“Most organizations today have shadow AI — they just haven’t found it yet”
That’s Greg Thompson’s warning. A veteran in cybersecurity and risk, ex-CISO for Manulife Insurance and ScotiaBank, he’s seen what happens when employees rush to use unapproved AI tools in the name of productivity. “AI is just the newest face of shadow IT,” he says. “It’s not malicious — it’s driven by the same old forces: speed, cost, and convenience.”
And yet, those good intentions can open the door to data leakage, intellectual property exposure, and unreliable outputs that quietly shape decisions and reports.

Thompson points to one striking case: “We saw a government-commissioned report in Australia that had to be refunded because there were AI-generated errors which made their way into official documents. That’s the kind of reputational hit no firm wants.”

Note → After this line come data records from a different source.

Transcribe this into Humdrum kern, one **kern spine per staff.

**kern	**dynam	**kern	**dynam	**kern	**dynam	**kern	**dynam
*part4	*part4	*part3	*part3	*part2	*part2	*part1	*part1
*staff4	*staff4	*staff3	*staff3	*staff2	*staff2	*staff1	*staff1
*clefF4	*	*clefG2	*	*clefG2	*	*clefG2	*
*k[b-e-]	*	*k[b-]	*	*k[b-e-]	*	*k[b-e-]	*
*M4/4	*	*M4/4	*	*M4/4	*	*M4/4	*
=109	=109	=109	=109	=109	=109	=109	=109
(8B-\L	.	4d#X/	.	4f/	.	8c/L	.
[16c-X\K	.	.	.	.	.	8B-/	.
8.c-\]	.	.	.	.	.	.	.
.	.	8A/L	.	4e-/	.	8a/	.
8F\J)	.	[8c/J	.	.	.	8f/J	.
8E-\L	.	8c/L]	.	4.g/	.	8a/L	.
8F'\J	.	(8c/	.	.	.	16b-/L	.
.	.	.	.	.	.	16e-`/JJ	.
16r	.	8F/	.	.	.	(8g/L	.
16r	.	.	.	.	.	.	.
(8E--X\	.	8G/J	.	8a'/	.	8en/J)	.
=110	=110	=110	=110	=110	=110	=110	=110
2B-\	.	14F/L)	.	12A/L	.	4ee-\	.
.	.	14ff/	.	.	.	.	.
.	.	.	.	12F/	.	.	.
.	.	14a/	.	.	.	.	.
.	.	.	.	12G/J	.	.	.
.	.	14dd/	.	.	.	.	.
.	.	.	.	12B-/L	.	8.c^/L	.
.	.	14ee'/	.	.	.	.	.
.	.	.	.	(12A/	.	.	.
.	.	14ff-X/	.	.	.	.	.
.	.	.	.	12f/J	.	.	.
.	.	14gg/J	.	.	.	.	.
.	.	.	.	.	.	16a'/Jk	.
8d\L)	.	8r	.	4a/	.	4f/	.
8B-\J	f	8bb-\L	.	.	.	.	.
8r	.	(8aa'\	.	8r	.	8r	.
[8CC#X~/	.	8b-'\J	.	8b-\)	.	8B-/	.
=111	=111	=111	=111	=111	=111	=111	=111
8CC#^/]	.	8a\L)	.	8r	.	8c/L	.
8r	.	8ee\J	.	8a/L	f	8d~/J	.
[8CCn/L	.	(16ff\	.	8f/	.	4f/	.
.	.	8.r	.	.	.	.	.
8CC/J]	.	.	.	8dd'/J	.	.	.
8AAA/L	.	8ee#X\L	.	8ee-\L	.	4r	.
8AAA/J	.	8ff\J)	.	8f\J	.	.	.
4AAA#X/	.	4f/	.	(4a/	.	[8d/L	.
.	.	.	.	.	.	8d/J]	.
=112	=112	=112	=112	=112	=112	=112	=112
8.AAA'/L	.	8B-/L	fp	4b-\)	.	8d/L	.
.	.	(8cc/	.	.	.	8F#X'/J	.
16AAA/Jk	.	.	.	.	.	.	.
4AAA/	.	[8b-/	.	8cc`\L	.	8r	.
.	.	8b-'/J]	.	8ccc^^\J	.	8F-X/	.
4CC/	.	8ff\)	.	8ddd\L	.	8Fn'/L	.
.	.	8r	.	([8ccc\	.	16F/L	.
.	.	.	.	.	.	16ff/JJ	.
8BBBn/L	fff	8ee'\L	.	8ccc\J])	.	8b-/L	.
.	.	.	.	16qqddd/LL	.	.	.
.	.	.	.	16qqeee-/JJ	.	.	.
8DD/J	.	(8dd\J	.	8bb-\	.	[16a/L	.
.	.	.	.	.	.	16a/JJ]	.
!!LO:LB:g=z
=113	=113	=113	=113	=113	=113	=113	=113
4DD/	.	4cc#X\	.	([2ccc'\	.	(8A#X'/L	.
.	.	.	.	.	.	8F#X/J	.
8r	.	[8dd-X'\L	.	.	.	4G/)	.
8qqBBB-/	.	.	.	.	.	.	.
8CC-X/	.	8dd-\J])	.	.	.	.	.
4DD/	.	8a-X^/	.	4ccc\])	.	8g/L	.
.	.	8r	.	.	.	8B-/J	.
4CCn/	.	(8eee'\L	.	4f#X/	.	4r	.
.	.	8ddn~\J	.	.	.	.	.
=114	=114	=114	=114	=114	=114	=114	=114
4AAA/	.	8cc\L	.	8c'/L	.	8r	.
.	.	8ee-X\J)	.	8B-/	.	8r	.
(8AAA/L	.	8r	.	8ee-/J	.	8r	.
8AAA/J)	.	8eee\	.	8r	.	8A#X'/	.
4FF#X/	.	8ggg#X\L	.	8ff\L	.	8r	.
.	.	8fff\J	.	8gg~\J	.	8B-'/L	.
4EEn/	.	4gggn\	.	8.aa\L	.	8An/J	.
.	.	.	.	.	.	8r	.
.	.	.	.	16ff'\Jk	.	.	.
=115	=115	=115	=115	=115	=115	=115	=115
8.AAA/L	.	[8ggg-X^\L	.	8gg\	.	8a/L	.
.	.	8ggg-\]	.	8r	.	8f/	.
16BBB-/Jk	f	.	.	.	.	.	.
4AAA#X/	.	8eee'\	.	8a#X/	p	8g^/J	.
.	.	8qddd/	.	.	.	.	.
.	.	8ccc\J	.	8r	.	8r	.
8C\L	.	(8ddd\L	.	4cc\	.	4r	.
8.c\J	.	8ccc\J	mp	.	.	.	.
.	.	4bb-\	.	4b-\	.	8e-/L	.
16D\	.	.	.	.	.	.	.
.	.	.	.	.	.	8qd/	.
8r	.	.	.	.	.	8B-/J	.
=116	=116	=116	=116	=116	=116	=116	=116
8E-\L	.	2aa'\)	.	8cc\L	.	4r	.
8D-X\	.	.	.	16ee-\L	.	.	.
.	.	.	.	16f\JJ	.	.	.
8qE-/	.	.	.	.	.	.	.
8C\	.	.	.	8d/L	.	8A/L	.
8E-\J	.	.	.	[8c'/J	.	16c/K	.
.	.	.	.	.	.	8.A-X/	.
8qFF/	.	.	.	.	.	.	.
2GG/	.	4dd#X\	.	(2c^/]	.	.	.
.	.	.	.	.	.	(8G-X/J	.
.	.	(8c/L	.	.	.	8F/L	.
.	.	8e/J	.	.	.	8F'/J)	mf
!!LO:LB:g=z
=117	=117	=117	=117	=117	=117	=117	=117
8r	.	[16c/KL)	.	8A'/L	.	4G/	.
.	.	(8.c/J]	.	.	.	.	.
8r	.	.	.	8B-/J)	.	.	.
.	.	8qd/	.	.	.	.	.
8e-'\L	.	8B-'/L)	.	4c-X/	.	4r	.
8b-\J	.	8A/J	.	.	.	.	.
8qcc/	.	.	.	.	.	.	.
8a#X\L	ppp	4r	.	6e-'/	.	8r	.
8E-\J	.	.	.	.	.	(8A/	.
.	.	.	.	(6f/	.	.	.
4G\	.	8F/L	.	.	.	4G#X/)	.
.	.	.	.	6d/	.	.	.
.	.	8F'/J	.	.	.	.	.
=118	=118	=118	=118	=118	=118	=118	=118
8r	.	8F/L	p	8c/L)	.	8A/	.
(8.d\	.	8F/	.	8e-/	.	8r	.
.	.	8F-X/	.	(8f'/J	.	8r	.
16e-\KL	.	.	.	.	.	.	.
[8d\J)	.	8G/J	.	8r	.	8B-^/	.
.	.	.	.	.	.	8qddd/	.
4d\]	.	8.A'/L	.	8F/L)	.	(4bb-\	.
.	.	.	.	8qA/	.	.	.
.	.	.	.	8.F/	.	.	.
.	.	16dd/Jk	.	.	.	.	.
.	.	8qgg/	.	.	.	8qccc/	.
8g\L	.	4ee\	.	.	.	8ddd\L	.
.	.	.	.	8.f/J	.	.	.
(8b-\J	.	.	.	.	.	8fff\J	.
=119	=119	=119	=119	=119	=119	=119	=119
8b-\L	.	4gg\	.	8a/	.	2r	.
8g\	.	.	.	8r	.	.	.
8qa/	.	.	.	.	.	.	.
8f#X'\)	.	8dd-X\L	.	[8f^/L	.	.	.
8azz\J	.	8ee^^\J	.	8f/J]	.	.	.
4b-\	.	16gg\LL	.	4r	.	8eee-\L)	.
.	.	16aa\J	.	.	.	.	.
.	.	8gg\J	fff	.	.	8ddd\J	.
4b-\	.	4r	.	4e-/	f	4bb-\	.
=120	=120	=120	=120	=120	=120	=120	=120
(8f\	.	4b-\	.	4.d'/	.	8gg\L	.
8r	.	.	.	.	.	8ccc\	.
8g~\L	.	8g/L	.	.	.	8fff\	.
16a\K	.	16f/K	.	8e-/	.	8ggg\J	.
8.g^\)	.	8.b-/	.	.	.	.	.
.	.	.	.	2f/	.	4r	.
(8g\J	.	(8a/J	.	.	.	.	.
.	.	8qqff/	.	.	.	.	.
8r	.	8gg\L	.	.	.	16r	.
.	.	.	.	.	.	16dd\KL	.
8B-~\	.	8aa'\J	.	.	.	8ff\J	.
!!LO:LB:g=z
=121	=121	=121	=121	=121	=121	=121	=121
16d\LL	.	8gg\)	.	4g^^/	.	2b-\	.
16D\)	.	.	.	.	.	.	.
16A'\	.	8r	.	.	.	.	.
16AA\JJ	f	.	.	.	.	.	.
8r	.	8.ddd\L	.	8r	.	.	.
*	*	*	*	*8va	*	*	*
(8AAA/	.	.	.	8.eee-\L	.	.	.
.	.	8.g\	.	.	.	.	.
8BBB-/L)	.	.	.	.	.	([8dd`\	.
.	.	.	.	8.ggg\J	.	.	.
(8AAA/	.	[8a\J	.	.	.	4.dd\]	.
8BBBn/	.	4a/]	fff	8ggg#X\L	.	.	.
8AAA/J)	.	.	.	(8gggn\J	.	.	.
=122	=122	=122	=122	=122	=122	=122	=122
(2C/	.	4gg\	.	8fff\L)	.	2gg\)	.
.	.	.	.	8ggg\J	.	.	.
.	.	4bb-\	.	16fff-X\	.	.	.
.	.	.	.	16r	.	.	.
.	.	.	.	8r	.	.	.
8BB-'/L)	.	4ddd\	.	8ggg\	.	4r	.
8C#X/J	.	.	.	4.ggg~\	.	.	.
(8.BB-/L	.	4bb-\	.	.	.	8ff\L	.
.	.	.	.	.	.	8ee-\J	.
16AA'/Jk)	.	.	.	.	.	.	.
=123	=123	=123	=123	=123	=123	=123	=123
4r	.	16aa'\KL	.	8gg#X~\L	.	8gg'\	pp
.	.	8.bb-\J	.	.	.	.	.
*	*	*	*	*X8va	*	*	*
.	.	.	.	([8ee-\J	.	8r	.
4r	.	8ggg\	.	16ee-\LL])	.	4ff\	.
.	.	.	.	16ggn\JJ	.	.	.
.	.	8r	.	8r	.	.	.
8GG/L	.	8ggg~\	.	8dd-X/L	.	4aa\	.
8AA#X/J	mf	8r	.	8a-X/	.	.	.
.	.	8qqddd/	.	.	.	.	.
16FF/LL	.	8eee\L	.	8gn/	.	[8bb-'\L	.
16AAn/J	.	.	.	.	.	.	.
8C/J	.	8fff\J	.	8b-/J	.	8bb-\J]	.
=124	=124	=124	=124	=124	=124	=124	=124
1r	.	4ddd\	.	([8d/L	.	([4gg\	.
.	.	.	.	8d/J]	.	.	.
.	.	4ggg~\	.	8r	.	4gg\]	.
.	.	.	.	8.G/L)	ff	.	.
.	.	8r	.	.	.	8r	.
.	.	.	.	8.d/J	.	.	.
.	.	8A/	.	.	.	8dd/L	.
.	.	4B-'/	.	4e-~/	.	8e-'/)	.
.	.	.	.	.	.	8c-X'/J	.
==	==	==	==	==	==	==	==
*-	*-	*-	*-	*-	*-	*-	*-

But the real risk, he says, lies in what no one talks about — AI platforms that act as new ingress points on corporate networks. “Unsecure APIs, third-party connections — these can create vulnerabilities that traditional controls aren’t yet tuned to catch.”
How to Spot It Before It Hurts You
When Thompson’s previous firm decided to map its own AI usage, they didn’t start with fancy detection systems. They used their existing outbound web-filtering tools to capture traffic patterns and see what AI sites people were using.
“It gave us a snapshot — where AI was being used, how, and by whom,” he says. “We found not all of it was unsanctioned — many were licensed tools that had just never been managed as AI.”
That early discovery helped the team move from reaction to control.
“We didn’t say we were blocking AI,” he adds. “We said we were controlling access to it. That made a huge difference in how people responded.”
Governance Without Fear
For Thompson, AI governance isn’t about adding more red tape — it’s about bringing legal, procurement, and security together early.
“Most of the risk is actually managed by your third-party legal and procurement teams, not by security,” he says. “They’re the ones who make sure the contracts and licenses protect you.”
But that only works if you’re asking the right questions.
“Your third parties will only answer the questions you raise,” he adds. “If your due diligence forms or vendor questionnaires don’t include AI-specific prompts, you’ll never surface those risks.”
His team addressed that gap by updating governance templates to explicitly flag AI use — everything from whether a vendor uses generative models to how they handle model outputs and data retention.
They also built a cross-functional intake process to review each AI use case — not to block it, but to understand the exposure points, especially around intellectual property.
The language mattered. Instead of “you can’t,” the message was “show us what you need — we’ll make it safe.”
Balancing Innovation and Control
When business leaders accuse IT or risk teams of “getting in the way,” Thompson flips the question back:
“How much risk are you introducing by moving ahead without oversight? If you’re aware of it and empowered to accept it, go ahead — but most leaders realize they haven’t thought it through.”
It’s a framing that changes the dynamic. “We’re not here to block innovation,” he says. “We’re here to help you innovate safely. Sometimes that means a bit of friction — but sometimes friction is required.”
What Leaders Should Do in the Next 90 Days
Thompson’s advice for executives trying to get ahead of shadow AI is pragmatic:
- Use what you already have.
“Leverage your existing monitoring and data-loss prevention tools to see what’s happening. You’ll likely find more AI use than you expected.” - Bring legal and procurement into the loop.
“Shadow AI isn’t just a security problem — it’s a contracts and liability problem. Make sure your third-party risk questionnaires and governance docs actually ask the right AI-specific questions.” - Communicate and normalize.
“Run awareness campaigns. Encourage self-reporting instead of punishment. You’ll uncover more — and build trust in the process.”
The Bigger Picture
For Thompson, the shadow AI challenge mirrors a larger societal problem: trust.
“We’re already seeing AI-generated content everywhere — it’s eroding our ability to know what’s real,” he says. “That’s true in enterprises too. If you don’t understand how AI is used, you can’t trust your own outputs.”
Still, he remains optimistic. “AI’s power is enormous — but so is the need for discipline. The goal isn’t to block it. It’s to harness it safely.”